[Stored records]
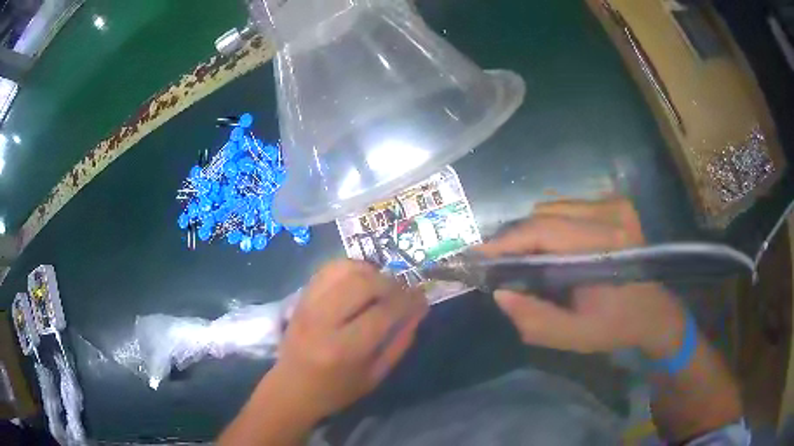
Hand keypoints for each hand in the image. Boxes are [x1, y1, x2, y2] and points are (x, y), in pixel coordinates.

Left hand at [267, 260, 426, 419]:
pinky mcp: (300, 297)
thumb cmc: (336, 389)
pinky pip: (328, 269)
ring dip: (370, 272)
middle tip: (402, 292)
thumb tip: (418, 310)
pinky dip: (350, 268)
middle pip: (363, 283)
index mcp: (345, 349)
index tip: (421, 297)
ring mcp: (308, 305)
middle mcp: (323, 321)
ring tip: (381, 286)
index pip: (384, 312)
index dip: (408, 300)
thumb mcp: (375, 375)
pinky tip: (360, 280)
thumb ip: (399, 342)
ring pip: (344, 269)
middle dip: (390, 282)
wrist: (291, 388)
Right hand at [477, 198, 685, 357]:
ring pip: (554, 206)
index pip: (545, 231)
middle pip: (546, 213)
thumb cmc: (617, 326)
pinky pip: (568, 206)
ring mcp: (616, 205)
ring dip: (534, 231)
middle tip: (501, 265)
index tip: (477, 255)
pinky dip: (552, 225)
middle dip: (517, 238)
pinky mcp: (616, 203)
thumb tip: (500, 293)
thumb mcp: (576, 336)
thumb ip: (536, 320)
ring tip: (527, 258)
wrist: (655, 311)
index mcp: (607, 248)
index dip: (507, 241)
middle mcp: (612, 215)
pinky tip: (554, 248)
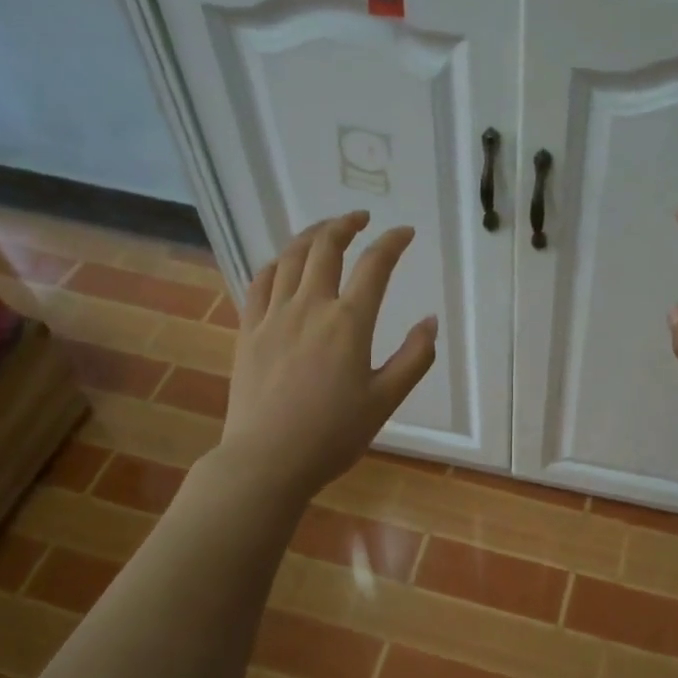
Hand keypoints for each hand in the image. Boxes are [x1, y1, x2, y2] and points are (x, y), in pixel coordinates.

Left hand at [221, 211, 436, 502]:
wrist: (267, 460)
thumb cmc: (333, 435)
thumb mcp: (386, 401)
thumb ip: (413, 358)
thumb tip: (430, 321)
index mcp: (348, 323)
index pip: (374, 265)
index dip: (392, 242)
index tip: (404, 232)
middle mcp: (310, 307)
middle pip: (325, 247)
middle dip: (345, 224)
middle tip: (360, 218)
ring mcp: (273, 316)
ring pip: (289, 258)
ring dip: (310, 236)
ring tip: (324, 230)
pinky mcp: (248, 331)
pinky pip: (259, 283)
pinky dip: (275, 264)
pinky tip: (283, 264)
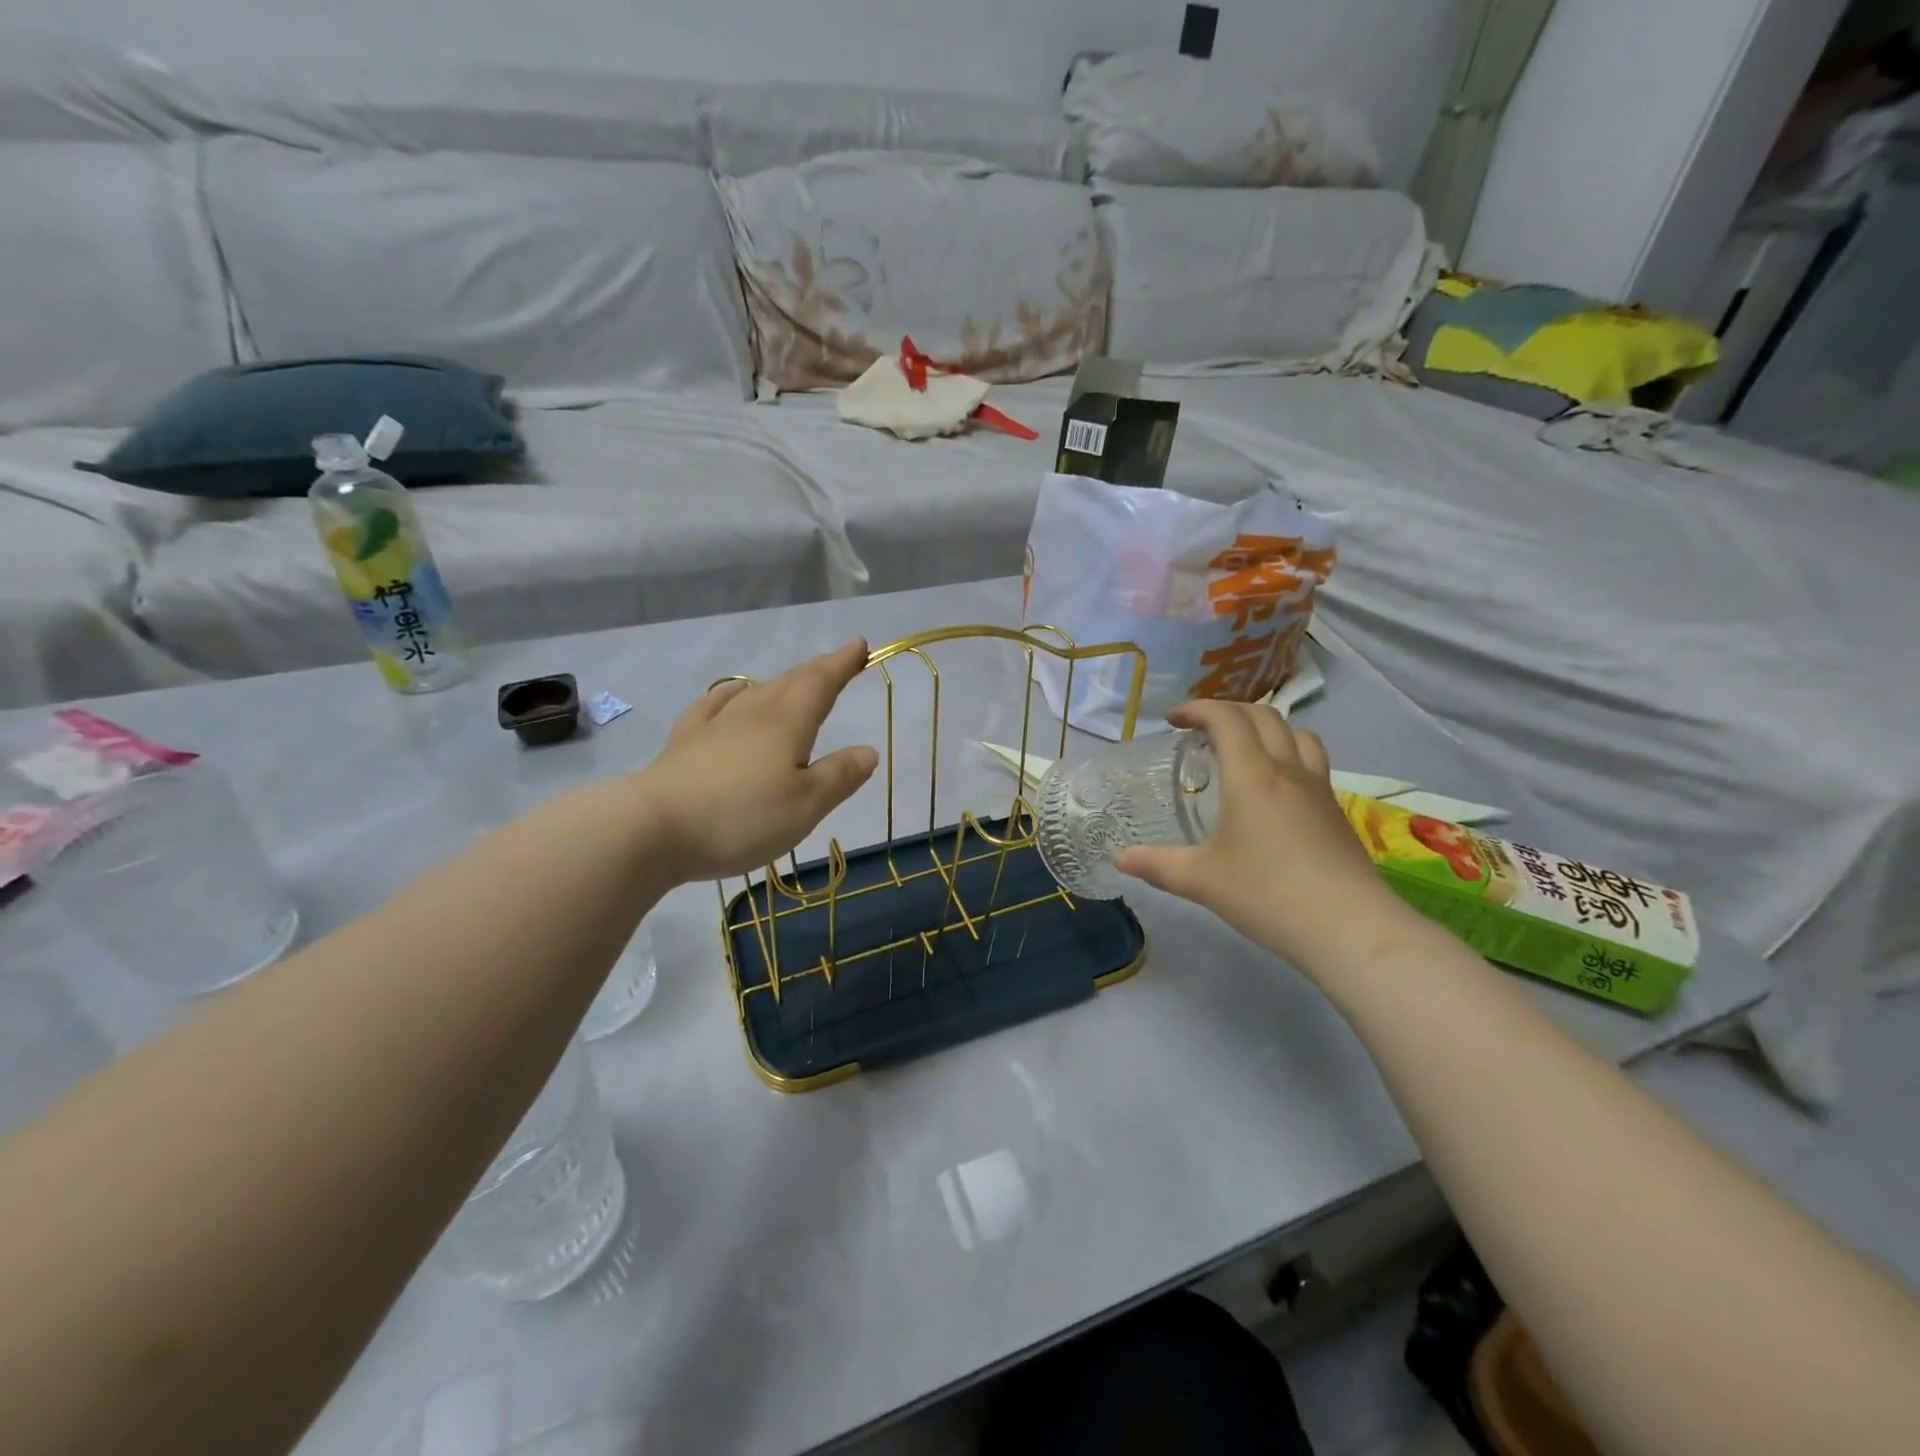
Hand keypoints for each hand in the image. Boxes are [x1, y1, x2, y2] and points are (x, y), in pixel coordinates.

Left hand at [634, 639, 879, 880]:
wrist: (653, 828)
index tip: (860, 645)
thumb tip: (868, 750)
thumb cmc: (741, 818)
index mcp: (788, 723)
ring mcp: (715, 724)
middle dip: (818, 669)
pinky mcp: (685, 742)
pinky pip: (714, 706)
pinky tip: (731, 695)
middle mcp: (753, 713)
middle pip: (791, 682)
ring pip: (756, 691)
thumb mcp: (805, 806)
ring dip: (782, 682)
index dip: (842, 663)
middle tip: (838, 662)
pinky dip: (731, 695)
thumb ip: (839, 776)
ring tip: (794, 682)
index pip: (821, 683)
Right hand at [1115, 700, 1414, 972]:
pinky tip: (1276, 791)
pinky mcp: (1337, 811)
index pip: (1226, 718)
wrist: (1349, 927)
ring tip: (1245, 750)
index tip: (1173, 720)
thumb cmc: (1267, 894)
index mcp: (1252, 776)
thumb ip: (1157, 865)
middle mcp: (1288, 770)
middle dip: (1229, 712)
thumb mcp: (1201, 880)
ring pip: (1298, 733)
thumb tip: (1120, 858)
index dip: (1198, 708)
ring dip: (1267, 728)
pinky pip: (1313, 762)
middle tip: (1203, 731)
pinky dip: (1289, 755)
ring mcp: (1319, 789)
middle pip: (1264, 715)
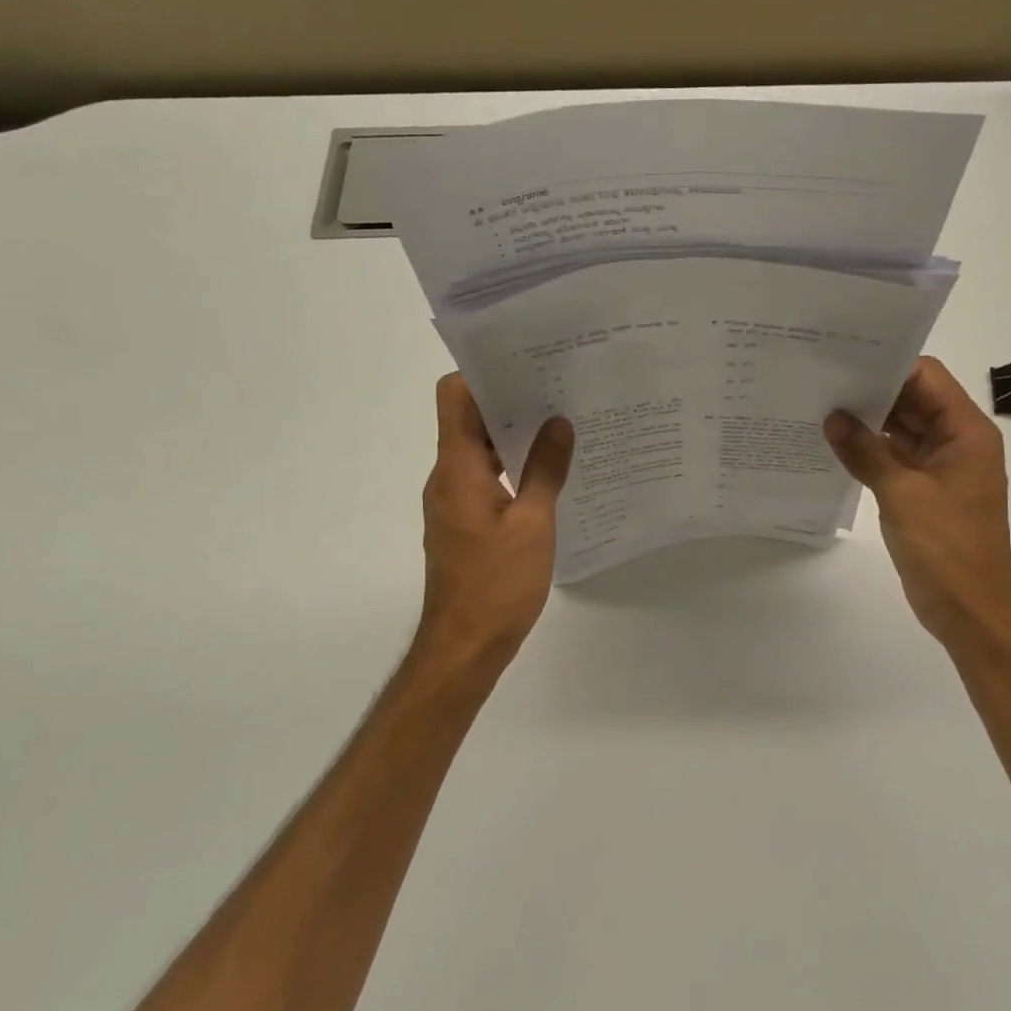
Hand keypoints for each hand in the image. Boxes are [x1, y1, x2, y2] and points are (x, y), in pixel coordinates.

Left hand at [412, 374, 574, 676]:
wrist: (465, 646)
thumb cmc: (497, 584)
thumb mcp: (533, 524)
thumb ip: (546, 469)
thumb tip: (559, 423)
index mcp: (457, 468)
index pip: (454, 396)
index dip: (484, 373)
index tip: (527, 364)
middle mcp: (447, 477)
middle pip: (469, 419)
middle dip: (510, 401)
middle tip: (560, 390)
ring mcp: (453, 501)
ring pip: (480, 450)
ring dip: (514, 436)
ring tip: (562, 426)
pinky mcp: (464, 523)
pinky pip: (486, 478)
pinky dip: (512, 468)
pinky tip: (550, 474)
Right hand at [824, 357, 1010, 659]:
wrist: (969, 610)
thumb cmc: (946, 548)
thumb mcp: (902, 494)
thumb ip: (865, 452)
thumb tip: (832, 418)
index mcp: (966, 433)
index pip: (927, 379)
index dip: (889, 365)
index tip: (844, 359)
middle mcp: (957, 442)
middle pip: (914, 401)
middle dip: (872, 392)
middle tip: (823, 381)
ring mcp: (940, 468)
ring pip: (902, 430)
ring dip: (869, 423)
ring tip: (822, 408)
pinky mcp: (924, 491)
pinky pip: (896, 458)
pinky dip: (870, 451)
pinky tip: (835, 445)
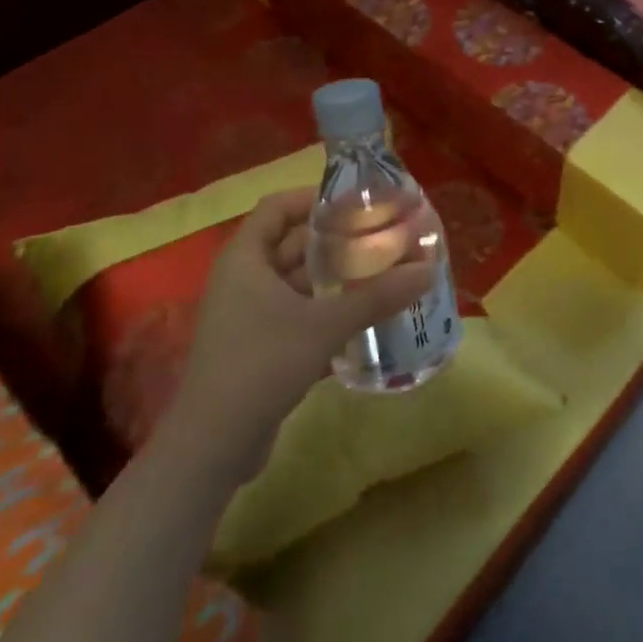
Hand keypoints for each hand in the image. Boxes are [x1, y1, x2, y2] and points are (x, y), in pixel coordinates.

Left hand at [167, 189, 433, 477]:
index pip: (277, 207)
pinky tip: (360, 314)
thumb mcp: (325, 325)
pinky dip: (324, 308)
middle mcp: (242, 279)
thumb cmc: (262, 364)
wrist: (213, 443)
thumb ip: (377, 296)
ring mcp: (247, 314)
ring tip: (379, 271)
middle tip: (380, 236)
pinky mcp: (257, 346)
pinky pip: (294, 312)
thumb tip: (428, 270)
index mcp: (245, 259)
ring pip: (295, 281)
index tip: (356, 201)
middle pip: (290, 243)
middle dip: (334, 239)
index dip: (314, 198)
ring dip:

**ACTIVITY**.
When you write out the data, keep every line exact and drop the pictures.

**OUTPUT FOR THIS TASK**.
Hand keypoints for each hand in the image. Boxes are [x1, y1, x2, y2] and points are (x, y), in pixel coordinates.

Left hand at [267, 260, 426, 419]:
pinky mcp: (300, 297)
thumb cmc: (336, 389)
pinky pip: (328, 269)
ring dip: (370, 272)
middle tip: (402, 292)
thumb tip: (418, 310)
pinky dip: (350, 268)
middle pip: (363, 283)
index mcp: (345, 349)
index tip: (421, 297)
ring mcp: (308, 305)
middle mcp: (323, 321)
ring tip: (381, 286)
index pip: (384, 312)
index dip: (408, 300)
thumb mcp: (375, 375)
pinky tip: (360, 280)
thumb ip: (399, 342)
ring pip: (344, 269)
middle dip: (390, 282)
wrist: (291, 388)
Right hand at [477, 198, 685, 357]:
ring pip: (554, 206)
index pip: (545, 231)
middle pip: (546, 213)
thumb cmc: (617, 326)
pinky pip: (568, 206)
ring mcp: (616, 205)
ring dip: (534, 231)
middle tip: (501, 265)
index tip: (477, 255)
pinky dip: (552, 225)
middle dip: (517, 238)
pinky mcp: (616, 203)
thumb tip: (500, 293)
thumb mcp: (576, 336)
thumb ip: (536, 320)
ring tip: (527, 258)
wrist: (655, 311)
index mcp: (607, 248)
index dip: (507, 241)
middle mcp: (612, 215)
pinky tip: (554, 248)
Hand keypoints for each hand in the image. Boxes are [x1, y1, x2, y2] and points are (x, y), in pixel coordinates.

Left hand at [221, 211, 436, 502]:
wrist: (267, 460)
thumb cmc: (333, 435)
thumb mcp: (386, 401)
thumb ip: (413, 358)
thumb tip: (430, 321)
index mcp: (348, 323)
index pip: (374, 265)
index dip: (392, 242)
index tip: (404, 232)
middle mcp: (310, 307)
middle pip: (325, 247)
middle dip: (345, 224)
middle tip: (360, 218)
ring mcp: (273, 316)
ring pip: (289, 258)
ring dip: (310, 236)
ring tip: (324, 230)
pinky mcp: (248, 331)
pinky pip: (259, 283)
pinky dip: (275, 264)
pinky tip: (283, 264)
Hand keypoints for each hand in the image. Boxes are [x1, y1, x2, y2] and points are (x, y), in pixel coordinates.

Left hand at [634, 639, 879, 880]:
wrist: (653, 828)
index tip: (860, 645)
thumb tip: (868, 750)
thumb cmc: (741, 818)
index mcp: (788, 723)
ring mcp: (715, 724)
middle dip: (818, 669)
pinky mcp: (685, 742)
pinky pip: (714, 706)
pinky tip: (731, 695)
middle mcp: (753, 713)
middle pip: (791, 682)
ring pip: (756, 691)
thumb mcp: (805, 806)
ring dip: (782, 682)
index dip: (842, 663)
middle tip: (838, 662)
pinky dip: (731, 695)
thumb ip: (839, 776)
ring tip: (794, 682)
index pip: (821, 683)
Right hand at [1115, 700, 1414, 972]:
pinky tip: (1276, 791)
pinky mcp: (1337, 811)
index pip: (1226, 718)
wrist: (1349, 927)
ring tip: (1245, 750)
index tip: (1173, 720)
thumb cmc: (1267, 894)
index mcp: (1252, 776)
thumb ip: (1157, 865)
middle mcp: (1288, 770)
middle dip: (1229, 712)
thumb mcp: (1201, 880)
ring pip: (1298, 733)
thumb tip: (1120, 858)
index dip: (1198, 708)
ring dip: (1267, 728)
pinky pip: (1313, 762)
middle tip: (1203, 731)
pinky dip: (1289, 755)
ring mcp: (1319, 789)
middle pip: (1264, 715)
Hand keypoints for each hand in the image. Boxes are [x1, y1, x2, y2] and points are (x, y), in pixel coordinates.

Left hand at [412, 374, 574, 676]:
wrist: (465, 646)
thumb cmc: (497, 584)
thumb mcp: (533, 524)
thumb ip: (546, 469)
thumb tip: (559, 423)
index mcp: (457, 468)
index pip: (454, 396)
index dip: (484, 373)
index tip: (527, 364)
middle mcp: (447, 477)
middle pip: (469, 419)
middle dip: (510, 401)
middle tip: (560, 390)
ring mcp: (453, 501)
ring pip: (480, 450)
ring dip: (514, 436)
ring tip: (562, 426)
pinky mcp: (464, 523)
pinky pip: (486, 478)
pinky dip: (512, 468)
pinky tip: (550, 474)
Right hand at [824, 357, 1010, 659]:
wrist: (969, 610)
thumb cmc: (946, 548)
thumb mcp: (902, 494)
thumb ip: (865, 452)
thumb tip: (832, 418)
index mcp: (966, 433)
index pip: (927, 379)
index dip: (889, 365)
index tip: (844, 359)
middle mcp: (957, 442)
middle pip: (914, 401)
middle dip: (872, 392)
middle tip: (823, 381)
ring mcp: (940, 468)
ring pip: (902, 430)
ring dip: (869, 423)
ring tip: (822, 408)
pinky mcp: (924, 491)
pinky pip: (896, 458)
pinky dip: (870, 451)
pinky tip: (835, 445)
Hand keypoints for each hand in the image. Boxes are [x1, y1, x2, y2] and points are (x, y), in pixel coordinates.

Left hand at [167, 189, 433, 477]:
index pip: (277, 207)
pinky tip: (360, 314)
thumb mcp: (325, 325)
pinky dip: (324, 308)
middle mcp: (242, 279)
thumb cmc: (262, 364)
wrist: (213, 443)
thumb ip: (377, 296)
ring mcp: (247, 314)
ring tip: (379, 271)
middle tip: (380, 236)
pinky mcp: (257, 346)
pinky pip: (294, 312)
thumb tip: (428, 270)
index mcp: (245, 259)
ring pip: (295, 281)
index tip: (356, 201)
middle pip: (290, 243)
middle dip: (334, 239)
index dip: (314, 198)
ring dip:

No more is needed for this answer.